→ **DOCUMENT SECTION**:
——————————

Do you check your husband's cellphone,email, etc.?

Philippines
March 5, 2010 8:20am CST
i know that even if we love the person somehow we still cant avoid of thinking bad things about our partner specially if they become so quite or if they change a bit, sometimes we become so paranoid for the fact that we keep on checking his mobile, email and even the clothes he wear if theres girl's perfume in it or lipstick perhaps. i know that its easy to say to trust our partner but somehow we really cant avoid it. do you?
9 people like this
50 responses
@artistry (4152)
• United States
5 Mar 10
....Hi homeshoppers, I am answering this as a what if? As I am not married. If I were, I would not want to check my husband's cellphone or e-mail or letters or anything that he would not have shown me. If you marry someone or you are in a committed relationship, if you cannot trust them, I think you should really not be with them. What a state to put yourself in, that of searching through calls, and mailings to see if the person was doing something they shouldn't be doing. If they are not worth trusting, they are not worth having is my thought. It also says something about the person searching, if you think they are cheating or whatever, does that mean that you would be cheating and that is why you think they are? A trustworthy person usually trusts others, is another thought of mine. Either trust or forget it. Take care.

——————————

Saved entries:
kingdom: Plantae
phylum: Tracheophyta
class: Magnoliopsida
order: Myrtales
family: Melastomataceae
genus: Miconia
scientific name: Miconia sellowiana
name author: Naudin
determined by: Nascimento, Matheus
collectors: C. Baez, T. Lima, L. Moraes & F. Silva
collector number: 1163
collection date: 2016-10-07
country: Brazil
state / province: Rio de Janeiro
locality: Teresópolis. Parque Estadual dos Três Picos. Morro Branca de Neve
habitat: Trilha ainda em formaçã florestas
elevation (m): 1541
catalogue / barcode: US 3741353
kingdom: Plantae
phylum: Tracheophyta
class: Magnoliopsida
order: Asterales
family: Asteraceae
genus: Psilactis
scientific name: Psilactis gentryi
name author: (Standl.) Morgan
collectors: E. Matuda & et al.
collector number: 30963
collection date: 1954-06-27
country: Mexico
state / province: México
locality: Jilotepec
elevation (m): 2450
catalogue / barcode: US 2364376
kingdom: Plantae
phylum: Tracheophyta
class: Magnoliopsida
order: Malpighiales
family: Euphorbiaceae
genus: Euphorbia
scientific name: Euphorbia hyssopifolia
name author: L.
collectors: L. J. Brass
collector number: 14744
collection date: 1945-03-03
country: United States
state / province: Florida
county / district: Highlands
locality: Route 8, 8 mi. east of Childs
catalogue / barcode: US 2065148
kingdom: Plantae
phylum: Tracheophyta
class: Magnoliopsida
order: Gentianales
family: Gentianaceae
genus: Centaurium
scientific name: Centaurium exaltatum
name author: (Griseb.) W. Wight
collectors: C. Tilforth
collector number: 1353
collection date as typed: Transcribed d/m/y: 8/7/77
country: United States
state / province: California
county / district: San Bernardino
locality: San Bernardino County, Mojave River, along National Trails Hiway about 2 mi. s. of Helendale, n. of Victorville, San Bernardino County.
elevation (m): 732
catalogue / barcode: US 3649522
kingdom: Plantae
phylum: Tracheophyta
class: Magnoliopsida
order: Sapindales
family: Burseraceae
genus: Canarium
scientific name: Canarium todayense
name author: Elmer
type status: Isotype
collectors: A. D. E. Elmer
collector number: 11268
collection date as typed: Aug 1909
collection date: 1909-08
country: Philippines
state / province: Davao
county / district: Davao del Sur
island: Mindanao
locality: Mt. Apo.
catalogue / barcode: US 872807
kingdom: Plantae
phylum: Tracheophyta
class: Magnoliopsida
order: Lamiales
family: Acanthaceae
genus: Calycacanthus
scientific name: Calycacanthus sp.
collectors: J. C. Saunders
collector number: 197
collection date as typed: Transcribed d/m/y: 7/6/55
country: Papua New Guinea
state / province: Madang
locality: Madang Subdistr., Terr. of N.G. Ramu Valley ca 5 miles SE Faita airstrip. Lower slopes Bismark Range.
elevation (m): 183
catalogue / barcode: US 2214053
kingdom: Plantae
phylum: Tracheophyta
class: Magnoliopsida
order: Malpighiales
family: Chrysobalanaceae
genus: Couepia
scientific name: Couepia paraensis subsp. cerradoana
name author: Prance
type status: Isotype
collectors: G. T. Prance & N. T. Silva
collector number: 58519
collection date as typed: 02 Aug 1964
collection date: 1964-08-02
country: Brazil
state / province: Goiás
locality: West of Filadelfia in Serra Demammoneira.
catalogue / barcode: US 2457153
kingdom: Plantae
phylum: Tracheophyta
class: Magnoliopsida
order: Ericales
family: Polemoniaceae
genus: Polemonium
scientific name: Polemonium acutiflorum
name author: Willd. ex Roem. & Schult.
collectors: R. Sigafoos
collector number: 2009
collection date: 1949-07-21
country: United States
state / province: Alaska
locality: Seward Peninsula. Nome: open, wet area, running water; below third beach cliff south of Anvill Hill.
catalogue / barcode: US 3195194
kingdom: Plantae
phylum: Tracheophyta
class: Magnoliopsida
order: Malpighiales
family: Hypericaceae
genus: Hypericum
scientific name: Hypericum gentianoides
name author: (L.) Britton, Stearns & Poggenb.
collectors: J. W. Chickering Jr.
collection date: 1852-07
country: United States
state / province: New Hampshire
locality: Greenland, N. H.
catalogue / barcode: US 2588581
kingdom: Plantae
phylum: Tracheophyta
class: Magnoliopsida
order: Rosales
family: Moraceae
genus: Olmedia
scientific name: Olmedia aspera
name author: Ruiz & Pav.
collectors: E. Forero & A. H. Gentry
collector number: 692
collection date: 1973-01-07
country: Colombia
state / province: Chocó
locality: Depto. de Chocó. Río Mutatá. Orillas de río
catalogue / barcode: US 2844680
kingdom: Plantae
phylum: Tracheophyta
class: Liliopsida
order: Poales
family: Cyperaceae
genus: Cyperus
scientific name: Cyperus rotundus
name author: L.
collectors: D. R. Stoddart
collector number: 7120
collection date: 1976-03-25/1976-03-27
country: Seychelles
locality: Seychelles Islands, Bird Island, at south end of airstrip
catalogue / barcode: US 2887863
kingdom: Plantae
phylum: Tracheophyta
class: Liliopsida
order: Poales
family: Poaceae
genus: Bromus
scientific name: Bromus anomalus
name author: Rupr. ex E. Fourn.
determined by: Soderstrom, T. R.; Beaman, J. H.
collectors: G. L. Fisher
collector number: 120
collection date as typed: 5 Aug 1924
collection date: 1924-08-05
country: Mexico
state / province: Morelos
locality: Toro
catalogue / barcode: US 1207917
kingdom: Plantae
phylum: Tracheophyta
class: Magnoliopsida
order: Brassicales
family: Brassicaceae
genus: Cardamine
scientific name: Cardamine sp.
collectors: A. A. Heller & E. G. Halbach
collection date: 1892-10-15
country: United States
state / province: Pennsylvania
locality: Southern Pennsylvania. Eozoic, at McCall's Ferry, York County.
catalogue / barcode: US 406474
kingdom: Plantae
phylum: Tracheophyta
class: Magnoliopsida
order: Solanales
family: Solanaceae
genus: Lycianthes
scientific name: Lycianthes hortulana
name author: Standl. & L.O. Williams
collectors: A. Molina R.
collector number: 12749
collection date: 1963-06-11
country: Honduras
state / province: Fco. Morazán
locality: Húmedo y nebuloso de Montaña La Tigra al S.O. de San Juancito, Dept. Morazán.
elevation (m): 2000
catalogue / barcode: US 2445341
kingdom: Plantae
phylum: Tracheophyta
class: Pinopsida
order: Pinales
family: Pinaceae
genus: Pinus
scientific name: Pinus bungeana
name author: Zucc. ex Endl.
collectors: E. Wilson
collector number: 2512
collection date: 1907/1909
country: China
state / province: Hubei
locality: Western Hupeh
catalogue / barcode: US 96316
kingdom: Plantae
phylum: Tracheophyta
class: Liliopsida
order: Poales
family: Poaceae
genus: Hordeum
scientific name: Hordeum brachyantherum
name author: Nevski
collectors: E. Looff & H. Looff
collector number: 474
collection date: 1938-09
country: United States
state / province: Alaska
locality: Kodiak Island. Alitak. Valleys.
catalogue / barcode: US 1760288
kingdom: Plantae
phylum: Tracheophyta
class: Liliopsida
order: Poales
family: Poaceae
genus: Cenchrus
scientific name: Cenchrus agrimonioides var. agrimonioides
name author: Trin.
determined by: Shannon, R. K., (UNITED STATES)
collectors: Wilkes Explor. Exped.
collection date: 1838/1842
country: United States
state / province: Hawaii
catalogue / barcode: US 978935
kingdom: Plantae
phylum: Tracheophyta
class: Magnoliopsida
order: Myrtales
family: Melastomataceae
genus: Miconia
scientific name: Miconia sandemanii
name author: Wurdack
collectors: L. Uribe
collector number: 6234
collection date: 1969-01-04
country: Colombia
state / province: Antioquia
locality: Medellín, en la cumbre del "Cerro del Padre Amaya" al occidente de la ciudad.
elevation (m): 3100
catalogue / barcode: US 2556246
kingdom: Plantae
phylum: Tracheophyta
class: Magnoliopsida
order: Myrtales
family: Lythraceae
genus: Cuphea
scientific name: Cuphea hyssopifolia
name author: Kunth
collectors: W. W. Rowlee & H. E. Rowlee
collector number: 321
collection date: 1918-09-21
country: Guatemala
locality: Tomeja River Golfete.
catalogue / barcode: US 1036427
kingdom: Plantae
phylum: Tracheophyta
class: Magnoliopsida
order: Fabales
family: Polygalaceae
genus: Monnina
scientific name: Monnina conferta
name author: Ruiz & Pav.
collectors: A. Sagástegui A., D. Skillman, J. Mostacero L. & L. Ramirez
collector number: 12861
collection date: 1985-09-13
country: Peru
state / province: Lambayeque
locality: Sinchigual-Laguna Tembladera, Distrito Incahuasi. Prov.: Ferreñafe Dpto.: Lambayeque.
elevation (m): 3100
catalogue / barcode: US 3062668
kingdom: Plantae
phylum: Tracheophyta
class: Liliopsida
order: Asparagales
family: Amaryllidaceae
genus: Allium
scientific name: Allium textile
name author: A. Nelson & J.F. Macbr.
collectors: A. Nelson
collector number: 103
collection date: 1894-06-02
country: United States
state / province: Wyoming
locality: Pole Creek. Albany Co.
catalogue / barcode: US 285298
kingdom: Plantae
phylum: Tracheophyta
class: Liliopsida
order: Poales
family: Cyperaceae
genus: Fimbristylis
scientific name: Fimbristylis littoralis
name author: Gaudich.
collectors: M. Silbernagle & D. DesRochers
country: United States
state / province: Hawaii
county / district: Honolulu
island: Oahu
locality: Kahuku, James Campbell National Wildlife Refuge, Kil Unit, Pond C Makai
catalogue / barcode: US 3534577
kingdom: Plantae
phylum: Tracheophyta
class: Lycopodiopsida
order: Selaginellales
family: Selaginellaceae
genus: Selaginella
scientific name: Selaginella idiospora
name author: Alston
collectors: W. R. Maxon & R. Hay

——————————

→ **WHAT YOU WILL DO**:
Carry the forum discussion about checking a husband's cellphone and email forward from where it stops.

→ **OUTPUT**:
2 people like this
@snoopyfan (1312)
• United States
5 Mar 10
I am not married but I have heard people who are worried their partner is cheating on them are usually the ones who are doing the cheating. I find it not only not having trust in your partner but very disrespectful. If my partner was checking my emails and phone he would be out the door. If I was unhappy with my partner I would break up with the person before I cheated on them. I don't understand why people stay in a relationship if they are not happy so they have to cheat on their partner. I would be treating my partner with respect and hope they would treat me the same way. If not it's hit the road jack and don't come back no more.
1 person likes this
@artistry (4152)
• United States
5 Mar 10
...excellllent
1 person likes this
@snoopyfan (1312)
• United States
5 Mar 10
Thank you
1 person likes this
@Buchi_bulla (8298)
• India
5 Mar 10
You are frankly admitting the fact and reality whereas many will not. Everyone loves her husband and believes him to be true to her. Are all the husbands true to their wives? Hence checking now and then will stop any unforeseen happenings in the beginning itself. If things are ok, then it is well and good for both.
1 person likes this
• United States
5 Mar 10
No, I don't do that, nor would I want him to do it to me. However I have no reason to not trust him either. Should he give me one, then I might reconsider my thoughts.
1 person likes this
@myramae19 (667)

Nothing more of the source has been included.